# Bright Yellow Oily discharge from Mermaid Marine Air Conditioner



## jobrantley (Jun 7, 2007)

Hi all, 
I have a small (5200 btu??) Mermaid Reverse Cycle air conditioner/ heater in my small sailboat. I believe it was installed new in 2001. 
It has worked flawlessly for me the past 5 years that I have owned the boat...until now. 
During my spring recommisioning I noticed a bright yellow (almost neon) oily discharge that had appeared to leak from somewhere in the unit/pump. When I use the quarter turn valve (it is inline between the seawater pump and the ac unit) to help prime the pump I get the same discharge from it (along with the seawater).
I used the AC the other night and it seemed to work fine for at least 8 hours but when I woke up in the morning only the fan was running with no cooling. There was a minimal amount of the bright yellow/neon oily discharge below the unit.

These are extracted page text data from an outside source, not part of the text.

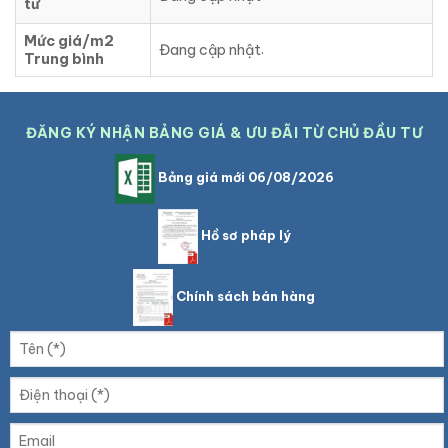
tư
Mức giá/m2
.
Đang cập nhật
Trung bình
ĐĂNG KÝ NHẬN BẢNG GIÁ & ƯU ĐÃI TỪ CHỦ ĐẦU TƯ
Bảng giá mới 06/08/2026
Hồ sơ pháp lý
Chính sách bán hàng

Is this a refrigerant leak (form the ac unit) or a lubricating oil leak (from the water pump)????? Could something have frozen and cracked during the winter that caused this?

thank you for your thoughts and help with this,

Jon


----------



## JimsCAL (May 23, 2007)

Sounds like you may have a leak in the condenser since its showing up in the cooling water. Pretty sure the yellow stuff is oil, and the leak has also allowed the refrigerant to escape. Contact the manufacturer. My guess is you need a new condenser.


----------



## pdqaltair (Nov 14, 2008)

jobrantley said:


> Hi all,
> 
> Is this a refrigerant leak (form the ac unit)
> 
> Jon


Yup. The refrigerant lube is dyed neon to make finding leaks simple. It's really bright under UV.

Sorry.


----------



## jobrantley (Jun 7, 2007)

thank you guys for the info........gotta get to work on this before the next heat wave  

Jon


----------



## hellosailor (Apr 11, 2006)

Jon, FWIW if you are seeing oil (yes, the bright yellow is leak detection dye) now, you are also losing refrigerant and if you can actually SEE it, there's a major leak. The good news is that a $50 UV light kit will tell you where that dye is coming from and where the leak is.

the bad news is that every time you use the system, the gas expands out, and when you shut down the system sucks in air and moisture--which will form acid and damage the system from the inside. So the system really should not be used in this condition at all, until it can be _purged _and refilled.


----------



## deniseO30 (Nov 27, 2006)

Do check the name plate information. I'ts most likely 134 refrigerant which is yellow. On such a newish unit I'd think and wonder about electrolysis in the heat exchanger coil. It's unlikely the mfg put dye in a new machine although 134 does look neonish. caution, it's somewhat caustic to plastic and rubber. and DON'T get any in your eyes. If the leak is indeed in the HX it's most likely easier to replace the HX then try to fix it. ANY hvac tech should be able to handle it.


----------



## jobrantley (Jun 7, 2007)

thank you for the additional info. I am going to contact and HVAC tech when I get back in town on Monday. Anybody have any good recommendations in the Annapolis/Deale area????

thanks again!
Jon


----------